- [PROBLEMS AND TASKS]
**A)** From the passage on aluminum toxicity to algae, quote the text from "Key value for" up to and including "and 7.1.1.3-3, respectively).".
**B)** In the passage on aluminum toxicity to algae, what adjusted R2 value did the EC10 multiple linear regression model produce?

- [GIVEN TEXT]
All studies included were supporting studies, no key studies could be allocated. Literary studies investigating the effects of aluminum in the aquatic environment have extensively used test solutions with aluminum concentrations above that of its solubility limit. Results of these studies therefore  have limited value for the investigation of intrinsic toxicity.

Key value for chemical safety assessment

Additional information

The algae data from the 2009 and 2010 CIMM datasets demonstrate that elevated pH and elevated DOC are protective against aluminium toxicity, whereas hardness appeared to have a minimal effect.  The evidence of both pH and DOC effects are consistent with the Al BLM. Multiple linear regression models (MLRM) based on nominal DOC, and pH were developed to predict nominal EC10 and EC50 values for the algae dataset. The EC50 and EC10 MLRMs performed reasonably well for the dataset. The EC50 MLRM produced an adjusted R2of 0.747, and the EC10 MLRM produce an adjusted R2of 0.987 (see Figures 7.1.1.3-2, and 7.1.1.3-3, respectively).

Literature Review: Six chronic toxicity studies to a freshwater microalga (Pseudokirchneriella subcapitata)were identified in the literature as Klimisch 1 or 2 studies ( Table # "Overview of effects on algae and aquatic plants". Additional algal studies with Pseudokirchnerella subcapitata were performed at CIMM to evaluate acute and chronic toxicity to algae and for evaluation of water chemistry effects for modelling purposes. All endpoints from CIMM (2009; 2010a) were reported on the basis of nominal Al concentrations because total Al was not measured in these studies. However, CIMM (2010b) compared nominal to measured total Al concentrations in an identical set of algal test solutions prepared to match all water quality conditions and nominal Al exposure concentrations as used in the previous studies (2009; 2010a). In these new test solutions, average total Al concentrations were within 10% of nominal Al concentrations. A linear regression between total and nominal Al concentrations demonstrated a strong relationship with an r2value of 0.99 (Figure 7.1.1.3 -1). Therefore, nominal Al concentrations can be considered a reliable estimator of total Al concentrations in these studies. ECr10s were calculated using raw data provided from each study using the statistical program Toxicity Relationship Analysis Program (TRAP) version 1.10 from the US EPA National Health an Environmental Effects Research Laboratory (NHEERL). All other endpoints were as reported in each study. ECr10s and ECr50s ranged from 0.051 to 3.15 mg Al/L and 0.024 to 4.93 mg Al/L, respectively. Water quality data for these studies suggest a direct relationship between toxicity and pH, hardness, and DOC. Studies that experimentally manipulated water quality werre reported by CIMM 2009 and 2010a. One toxicity study to a higher plant (Lemna minor) was included (Table 8). No toxicity was observed in this study, so both NOEC and EC10 values were > 45.7 mg Al/L.

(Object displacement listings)

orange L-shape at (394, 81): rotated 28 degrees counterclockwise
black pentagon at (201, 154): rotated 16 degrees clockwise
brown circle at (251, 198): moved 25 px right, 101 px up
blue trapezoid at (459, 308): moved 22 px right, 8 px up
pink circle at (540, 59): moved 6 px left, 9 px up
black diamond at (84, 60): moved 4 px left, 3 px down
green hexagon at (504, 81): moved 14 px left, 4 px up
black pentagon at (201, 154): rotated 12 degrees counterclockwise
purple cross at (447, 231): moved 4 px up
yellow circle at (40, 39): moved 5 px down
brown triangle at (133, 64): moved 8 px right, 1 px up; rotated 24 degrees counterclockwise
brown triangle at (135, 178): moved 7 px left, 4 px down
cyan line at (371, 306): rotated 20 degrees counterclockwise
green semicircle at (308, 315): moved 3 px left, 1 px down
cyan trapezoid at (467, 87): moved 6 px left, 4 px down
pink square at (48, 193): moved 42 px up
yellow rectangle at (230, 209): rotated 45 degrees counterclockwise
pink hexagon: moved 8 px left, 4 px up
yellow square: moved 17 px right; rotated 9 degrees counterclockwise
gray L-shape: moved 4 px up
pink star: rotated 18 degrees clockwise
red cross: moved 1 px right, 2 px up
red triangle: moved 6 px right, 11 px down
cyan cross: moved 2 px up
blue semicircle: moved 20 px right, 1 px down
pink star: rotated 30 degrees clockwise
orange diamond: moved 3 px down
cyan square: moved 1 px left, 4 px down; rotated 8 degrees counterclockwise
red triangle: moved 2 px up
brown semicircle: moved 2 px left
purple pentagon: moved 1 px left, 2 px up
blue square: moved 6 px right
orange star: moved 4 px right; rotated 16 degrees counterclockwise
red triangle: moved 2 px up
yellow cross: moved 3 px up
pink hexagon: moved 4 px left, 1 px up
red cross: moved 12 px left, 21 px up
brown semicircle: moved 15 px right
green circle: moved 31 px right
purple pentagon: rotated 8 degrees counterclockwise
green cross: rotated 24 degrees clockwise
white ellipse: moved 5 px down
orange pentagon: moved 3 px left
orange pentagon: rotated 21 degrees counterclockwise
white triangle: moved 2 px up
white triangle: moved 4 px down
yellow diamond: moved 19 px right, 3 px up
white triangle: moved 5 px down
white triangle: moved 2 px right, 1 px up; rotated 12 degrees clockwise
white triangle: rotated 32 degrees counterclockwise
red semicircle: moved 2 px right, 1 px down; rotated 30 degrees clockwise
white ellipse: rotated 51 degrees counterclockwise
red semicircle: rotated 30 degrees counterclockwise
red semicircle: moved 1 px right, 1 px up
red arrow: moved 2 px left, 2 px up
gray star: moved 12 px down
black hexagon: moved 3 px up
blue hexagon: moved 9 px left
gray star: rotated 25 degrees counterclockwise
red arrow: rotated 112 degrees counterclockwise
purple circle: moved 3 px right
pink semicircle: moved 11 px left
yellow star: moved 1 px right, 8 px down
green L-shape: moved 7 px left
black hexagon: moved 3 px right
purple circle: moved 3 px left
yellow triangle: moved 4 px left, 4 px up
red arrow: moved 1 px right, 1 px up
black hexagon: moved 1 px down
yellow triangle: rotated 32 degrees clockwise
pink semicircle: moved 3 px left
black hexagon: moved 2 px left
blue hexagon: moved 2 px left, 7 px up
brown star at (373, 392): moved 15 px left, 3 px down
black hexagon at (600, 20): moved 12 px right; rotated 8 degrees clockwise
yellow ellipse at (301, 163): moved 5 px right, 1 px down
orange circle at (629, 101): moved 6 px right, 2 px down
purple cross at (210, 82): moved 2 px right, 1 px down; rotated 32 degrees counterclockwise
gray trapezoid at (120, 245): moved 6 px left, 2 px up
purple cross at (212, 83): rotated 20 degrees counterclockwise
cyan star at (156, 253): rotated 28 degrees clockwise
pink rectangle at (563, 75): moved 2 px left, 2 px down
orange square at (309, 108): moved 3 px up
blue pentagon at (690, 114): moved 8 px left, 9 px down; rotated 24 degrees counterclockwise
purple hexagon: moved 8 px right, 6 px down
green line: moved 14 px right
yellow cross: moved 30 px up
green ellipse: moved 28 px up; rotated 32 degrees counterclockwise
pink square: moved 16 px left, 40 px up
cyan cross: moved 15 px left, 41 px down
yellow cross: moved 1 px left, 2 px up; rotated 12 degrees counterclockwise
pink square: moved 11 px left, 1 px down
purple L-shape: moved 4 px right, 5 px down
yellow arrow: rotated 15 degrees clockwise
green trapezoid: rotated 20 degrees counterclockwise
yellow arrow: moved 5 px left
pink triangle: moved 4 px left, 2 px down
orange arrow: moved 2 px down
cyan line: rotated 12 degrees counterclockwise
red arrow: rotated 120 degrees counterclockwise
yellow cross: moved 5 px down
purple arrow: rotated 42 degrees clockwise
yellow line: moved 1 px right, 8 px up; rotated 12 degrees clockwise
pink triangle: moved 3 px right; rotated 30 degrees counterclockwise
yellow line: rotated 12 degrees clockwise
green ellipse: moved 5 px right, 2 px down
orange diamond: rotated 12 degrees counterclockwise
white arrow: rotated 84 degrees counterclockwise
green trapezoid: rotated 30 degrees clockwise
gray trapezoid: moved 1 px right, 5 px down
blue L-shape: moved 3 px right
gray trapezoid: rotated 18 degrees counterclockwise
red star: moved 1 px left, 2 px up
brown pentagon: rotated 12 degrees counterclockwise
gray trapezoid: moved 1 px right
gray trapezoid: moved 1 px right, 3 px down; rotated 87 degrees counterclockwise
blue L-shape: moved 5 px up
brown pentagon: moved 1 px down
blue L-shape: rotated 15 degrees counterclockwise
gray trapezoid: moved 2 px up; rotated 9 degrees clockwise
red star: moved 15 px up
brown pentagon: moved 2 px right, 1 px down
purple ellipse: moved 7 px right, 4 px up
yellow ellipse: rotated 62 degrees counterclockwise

- [REPLIES]
**A)**
Key value for chemical safety assessment

Additional information

The algae data from the 2009 and 2010 CIMM datasets demonstrate that elevated pH and elevated DOC are protective against aluminium toxicity, whereas hardness appeared to have a minimal effect.  The evidence of both pH and DOC effects are consistent with the Al BLM. Multiple linear regression models (MLRM) based on nominal DOC, and pH were developed to predict nominal EC10 and EC50 values for the algae dataset. The EC50 and EC10 MLRMs performed reasonably well for the dataset. The EC50 MLRM produced an adjusted R2of 0.747, and the EC10 MLRM produce an adjusted R2of 0.987 (see Figures 7.1.1.3-2, and 7.1.1.3-3, respectively).

**B)** An adjusted R2 of 0.987.